Over time, Dr. Haber and his team at Massachusetts General Hospital developed the CTC-iChip—a revolutionary technology to detect and capture the live CTCs in patients’ blood samples.
With captured CTCs, scientists can:
✓ Detect advanced cancer early and develop treatments
✓ Repeat sampling since minimally invasive unlike standard biopsies
✓ Monitor patient’s response to treatments in real-time for timely treatment adjustments
✓ Determine drug resistance mechanisms and guide the next precision therapies
Currently, Dr. Haber and his collaborator, Dr. Esther Rheinbay, are using CTCs from patients with a subtype of the deadly triple-negative breast cancer (TNBC)—to identify genes causing resistance to inhibitors of cancer fueling androgen hormones.

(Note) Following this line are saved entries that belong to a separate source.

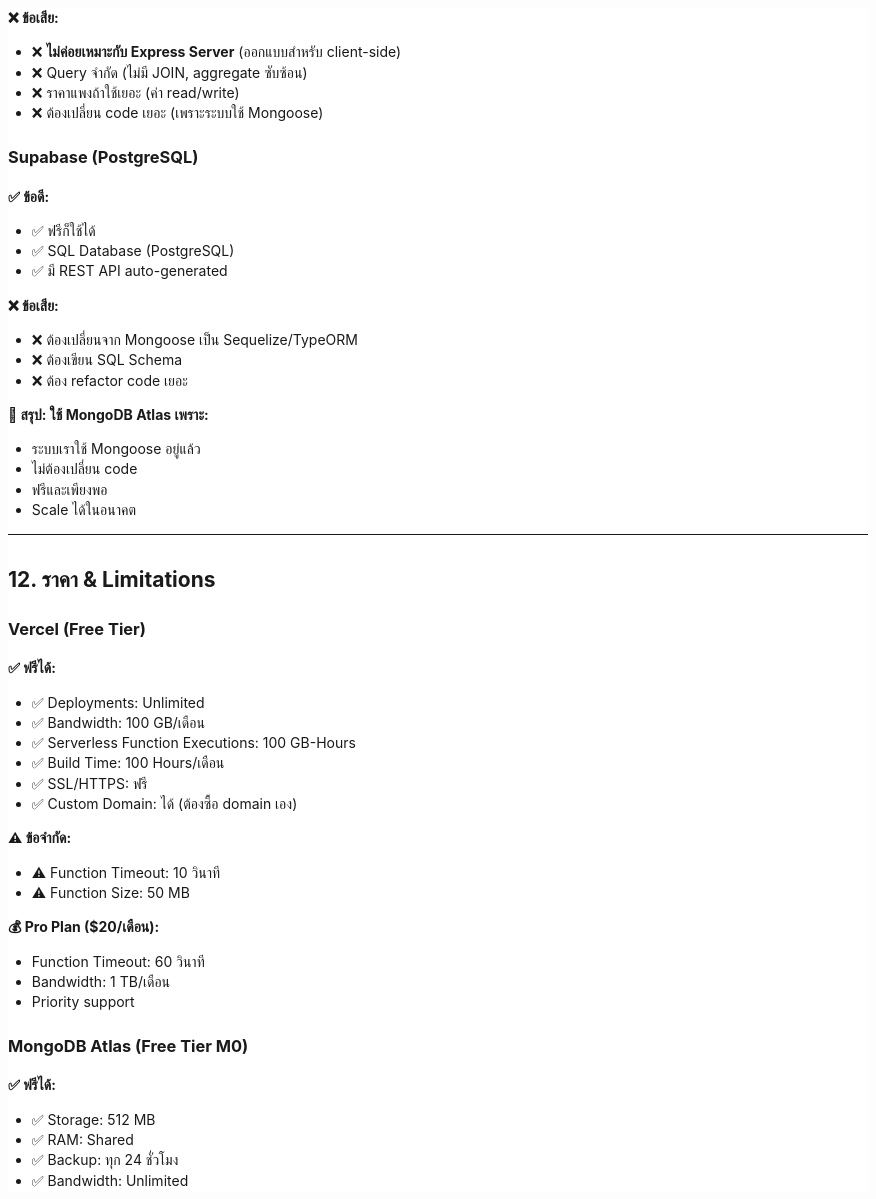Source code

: **❌ ข้อเสีย:**
- ❌ **ไม่ค่อยเหมาะกับ Express Server** (ออกแบบสำหรับ client-side)
- ❌ Query จำกัด (ไม่มี JOIN, aggregate ซับซ้อน)
- ❌ ราคาแพงถ้าใช้เยอะ (ค่า read/write)
- ❌ ต้องเปลี่ยน code เยอะ (เพราะระบบใช้ Mongoose)

### Supabase (PostgreSQL)

**✅ ข้อดี:**
- ✅ ฟรีก็ใช้ได้
- ✅ SQL Database (PostgreSQL)
- ✅ มี REST API auto-generated

**❌ ข้อเสีย:**
- ❌ ต้องเปลี่ยนจาก Mongoose เป็น Sequelize/TypeORM
- ❌ ต้องเขียน SQL Schema
- ❌ ต้อง refactor code เยอะ

**🎯 สรุป: ใช้ MongoDB Atlas เพราะ:**
- ระบบเราใช้ Mongoose อยู่แล้ว
- ไม่ต้องเปลี่ยน code
- ฟรีและเพียงพอ
- Scale ได้ในอนาคต

---

## 12. ราคา & Limitations

### Vercel (Free Tier)

**✅ ฟรีได้:**
- ✅ Deployments: Unlimited
- ✅ Bandwidth: 100 GB/เดือน
- ✅ Serverless Function Executions: 100 GB-Hours
- ✅ Build Time: 100 Hours/เดือน
- ✅ SSL/HTTPS: ฟรี
- ✅ Custom Domain: ได้ (ต้องซื้อ domain เอง)

**⚠️ ข้อจำกัด:**
- ⚠️ Function Timeout: 10 วินาที
- ⚠️ Function Size: 50 MB

**💰 Pro Plan ($20/เดือน):**
- Function Timeout: 60 วินาที
- Bandwidth: 1 TB/เดือน
- Priority support

### MongoDB Atlas (Free Tier M0)

**✅ ฟรีได้:**
- ✅ Storage: 512 MB
- ✅ RAM: Shared
- ✅ Backup: ทุก 24 ชั่วโมง
- ✅ Bandwidth: Unlimited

Discovery of new targets in the CTCs may lead to a new treatment, giving these TNBC patients hope their lives may be saved.
Applying the Technology to Other Cancers
For over twenty years, NFCR supported Dr. Haber’s high impact research. Numerous landmark research papers using CTCs from patients have paved the way for more effective treatments.
NFCR is committed to building on the success of this research and the CTC technology. NFCR is providing seed funds to nine new projects to apply the technology to more cancer types. Here is a glimpse of two of them.
Prostate and Kidney Cancer
Many subtypes of prostate and kidney cancer are resistant to the standard drugs treating the main types. The team of Himisha Beltran, M.D. and Srinivas Viswanathan, M.D., Ph.D. is developing the methods to detect the subtypes of the cancers in patients’ CTC. This will allow earlier detection of the subtypes and intervention with effective treatments.
Colorectal and Breast Cancer
Determining the right culture conditions to grow patients’ CTCs in the lab will enable high-throughput drug screens to identify new mechanisms of drug resistance, new anti-metastasis therapies, and biomarkers to predict patients’ response.